Segundo DSM-IV a prevalência do TDAH é estimada entre 3-5% entre as crianças de idade escolar. Existem poucos dados de prevalência na adolescência e idade adulta. Conforme Kaplan (1997) existe uma maior incidência em meninos do que em meninas, com uma proporção variando de 3 para 1 a 5 para 1. A condição mais comum é em meninos primogênitos.
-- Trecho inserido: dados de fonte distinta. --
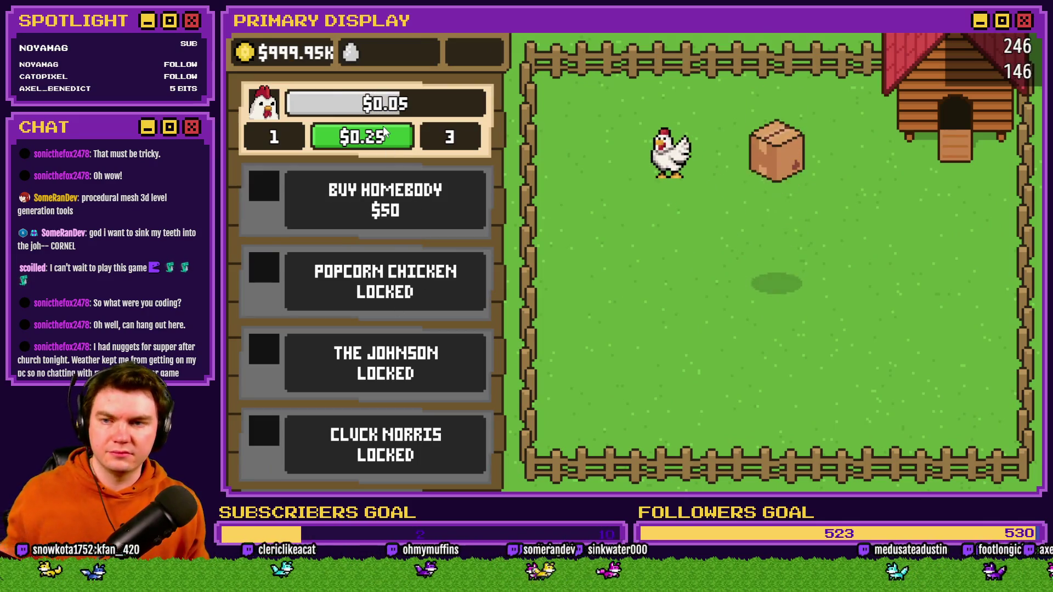
click(785, 251)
É importante salientar que os pais de crianças com TDAH apresentam uma incidência aumentada de hipercinesia, sociopatia, dependência de álcool e Transtorno Conversivo.
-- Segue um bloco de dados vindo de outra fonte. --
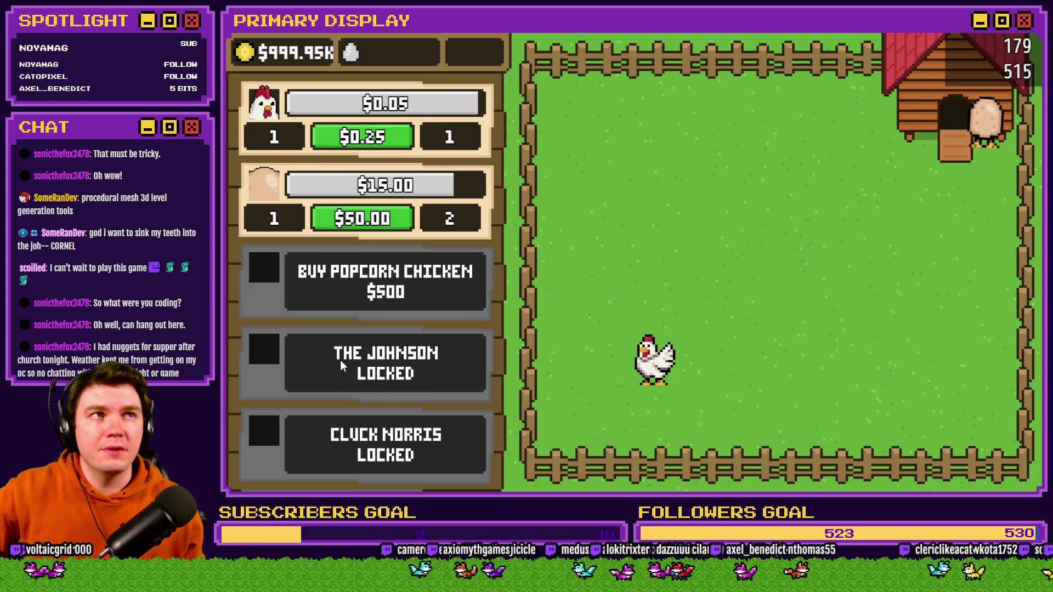
scroll(393, 397, down, 2)
scroll(418, 320, down, 2)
Estudos em andamento, investigam as implicações dos neurotransmissores do grupo das catecolaminas nesse transtorno, nos quais, o uso de medicamentos atuantes nestes sistemas, vem apresentando bons resultados.

Quando o problema pode ser identificado?

A criança severamente hiperativa pode ser conhecida durante os primeiros anos. Embora o início geralmente se dê aos três anos de idade, o diagnóstico, em geral, somente é feito quando a criança entra na escola primária.

Na realidade anteriormente é especialmente difícil estabelecer o diagnóstico em crianças com menos de quatro ou cinco anos, pelo fato de seu comportamento característico ser muito mais variado do que crianças mais velhas e incluir possivelmente aspectos similares aos sintomas do transtorno.

Além disso, em geral é difícil observar sintomas de desatenção em bebês e em crianças pré-escolares por que as crianças jovens tipicamente sofrem poucas exigências prolongadas; ao contrário de crianças em idade escolar, a situação de aprendizado normal exige padrões de comportamento estruturados, incluindo período de atenção e concentração adequadas ao desenvolvimento.

Assim, os professores têm maiores chances de serem os primeiros a identificar o problema durante a convivência diária com as crianças de uma mesma idade, o que favorece uma maior observação de suas condutas e padronização das mesmas. Com tal identificação, cabe a eles orientar a família a procurar um profissional especializado no diagnóstico e tratamento destas crianças.

Que problemas ou dificuldades a pessoa hiperativa enfrenta, assim como familiares e professores?

De maneira geral os problemas e/ou dificuldades encontradas pela pessoa hiperativa dependem muito da idade e do estágio evolutivo da mesma, no caso podem existir variáveis tanto de âmbito intrínseco do indivíduo como do ambiente mais amplo que podem dificultar ou facilitar o desenvolvimento da criança; por exemplo pode existir certa dificuldade dos pais no manejo do comportamento da criança e isto dependendo do caso, será um fator agravante do comportamento apresentado.

Podemos mencionar algumas características comuns em indivíduos hiperativos, citados por Kaplan (1997) e DSM-IV:

1. Desatenção em situações escolares, profissionais ou sociais (por exemplo, desatenção a detalhes que podem ocasionar erros por falta de cuidados nos trabalhos escolares e/ou outras tarefas);

2. Trabalho freqüentemente confuso e realizado sem meticulosidade e nem consideração adequada;

3. Dificuldade para manter a atenção em atividades ou tarefas lúdicas; 4. Dificuldade em persistir em tarefas atingindo seu término;

5. Freqüentemente não atendem a solicitações ou instruções; 6. Dificuldade em organizar tarefas e atividades;

7. Tarefas que exigem um esforço mental constante são vivenciadas como desagradáveis e acentuadamente aversivas;

8. Apresentam distração por estímulos irrelevantes; 9. Esquecem coisas nas atividades diárias;

10. Dificuldades na aquisição, retenção e demonstração dos conhecimentos;

11. Baixa tolerância à frustração; 12. Rejeição por seus pares;

13. Os relacionamentos familiares com freqüência se caracterizam por ressentimento e hostilidade, especialmente os pais acreditam que todo comportamento expresso pelo seu filho é voluntário;

14. Convém salientar que é raro o indivíduo apresentar o mesmo nível de disfunção em todos os contextos ou dentro do mesmo contexto em todos os momentos.